**** DATA SUPPLIED
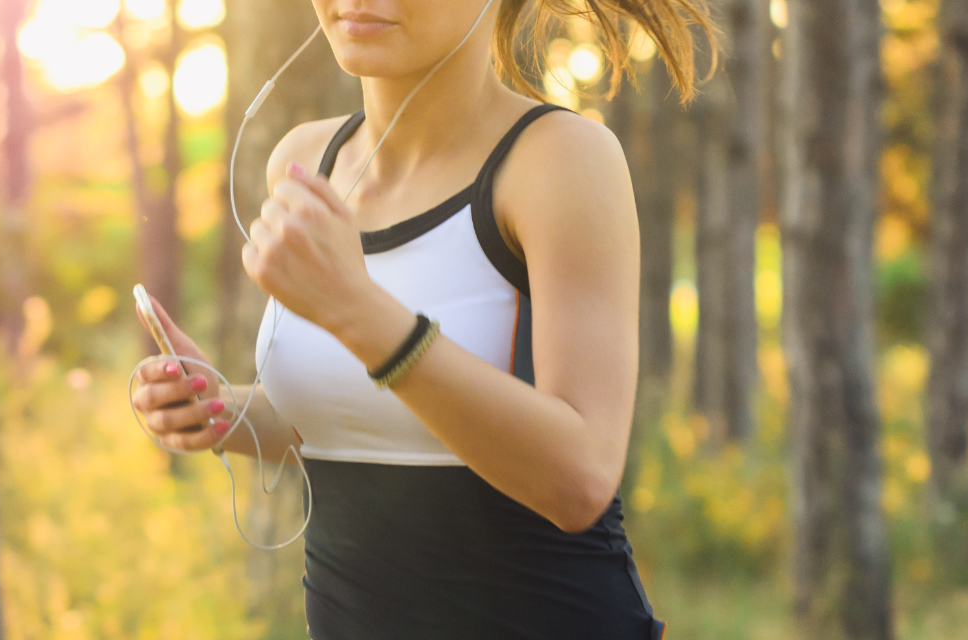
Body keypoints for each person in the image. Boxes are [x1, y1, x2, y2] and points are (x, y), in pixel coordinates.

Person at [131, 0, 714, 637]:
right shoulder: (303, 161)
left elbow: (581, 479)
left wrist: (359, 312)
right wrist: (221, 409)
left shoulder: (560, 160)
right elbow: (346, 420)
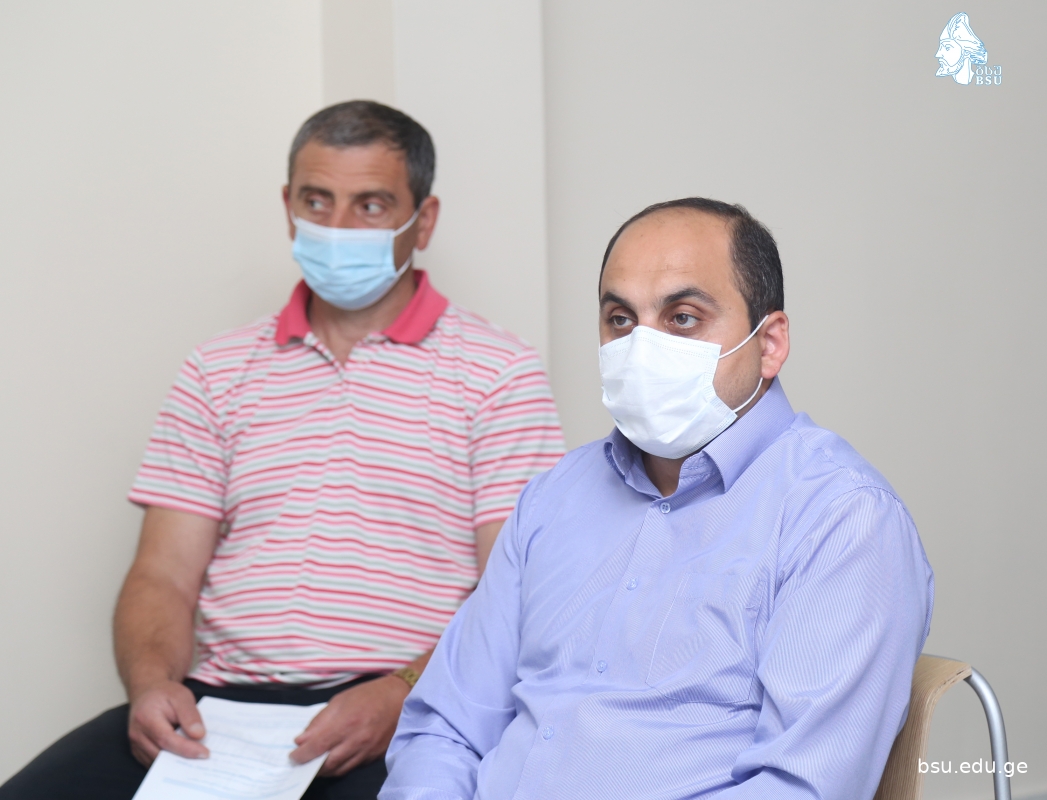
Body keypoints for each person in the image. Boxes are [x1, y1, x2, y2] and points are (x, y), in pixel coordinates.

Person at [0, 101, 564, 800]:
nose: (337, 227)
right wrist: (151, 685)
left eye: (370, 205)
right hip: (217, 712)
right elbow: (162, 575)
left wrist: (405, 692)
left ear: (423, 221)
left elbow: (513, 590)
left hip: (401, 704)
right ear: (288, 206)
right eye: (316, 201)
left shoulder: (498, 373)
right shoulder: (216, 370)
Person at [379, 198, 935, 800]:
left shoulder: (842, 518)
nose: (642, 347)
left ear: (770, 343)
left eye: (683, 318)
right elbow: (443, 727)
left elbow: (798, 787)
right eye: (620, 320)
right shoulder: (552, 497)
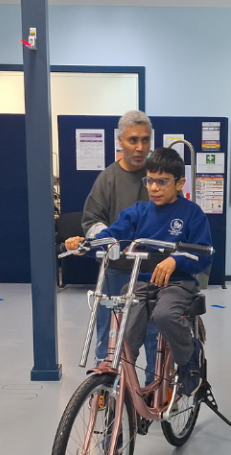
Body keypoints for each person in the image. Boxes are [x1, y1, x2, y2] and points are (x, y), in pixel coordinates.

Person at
********
**** DATA SUPPLIED
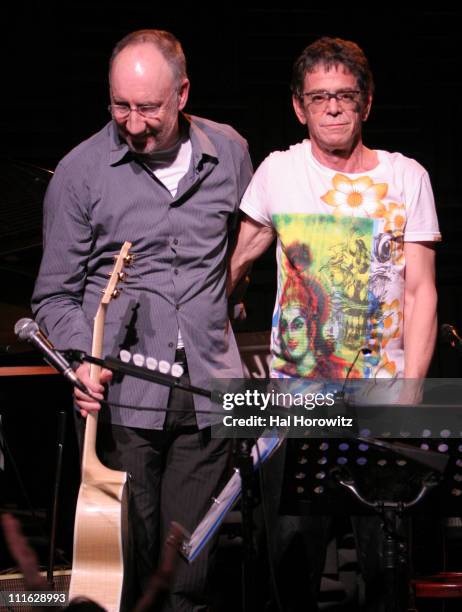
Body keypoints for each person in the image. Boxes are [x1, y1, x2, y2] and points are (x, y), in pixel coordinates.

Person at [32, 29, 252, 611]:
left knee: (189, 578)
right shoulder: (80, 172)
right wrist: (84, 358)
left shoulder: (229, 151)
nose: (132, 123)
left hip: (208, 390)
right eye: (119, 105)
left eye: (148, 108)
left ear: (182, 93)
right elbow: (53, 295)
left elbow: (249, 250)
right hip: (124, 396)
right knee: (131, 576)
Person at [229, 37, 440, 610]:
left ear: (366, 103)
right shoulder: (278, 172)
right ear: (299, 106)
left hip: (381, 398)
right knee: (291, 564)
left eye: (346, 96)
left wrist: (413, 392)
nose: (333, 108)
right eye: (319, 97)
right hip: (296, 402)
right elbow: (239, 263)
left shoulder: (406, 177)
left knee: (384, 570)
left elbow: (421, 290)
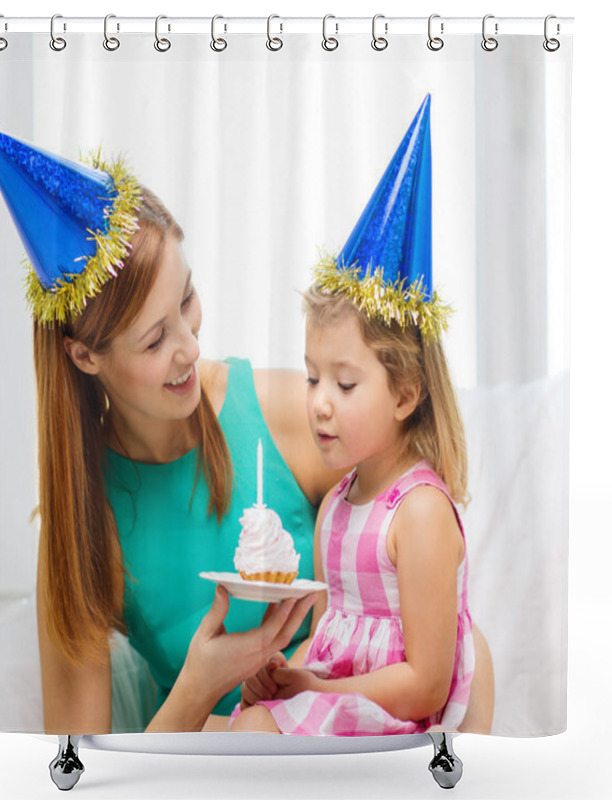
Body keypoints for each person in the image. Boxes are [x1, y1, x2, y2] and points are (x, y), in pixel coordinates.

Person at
********
### TASK DETAILS
Your task for the entries above: copy exactly the span starting with the line with "right wrist: (151, 685)" and going on through the line with "left eye: (683, 318)", both lines included, and nothing else.

### WRITTEN REPLY
right wrist: (151, 685)
left eye: (370, 205)
right hip: (217, 712)
right elbow: (162, 575)
left wrist: (405, 692)
left ear: (423, 221)
left elbow: (513, 590)
left hip: (401, 704)
right ear: (288, 206)
right eye: (316, 201)
left shoulder: (498, 373)
right shoulder: (216, 370)
Person at [379, 198, 935, 800]:
left shoulder: (842, 518)
nose: (642, 347)
left ear: (770, 343)
left eye: (683, 318)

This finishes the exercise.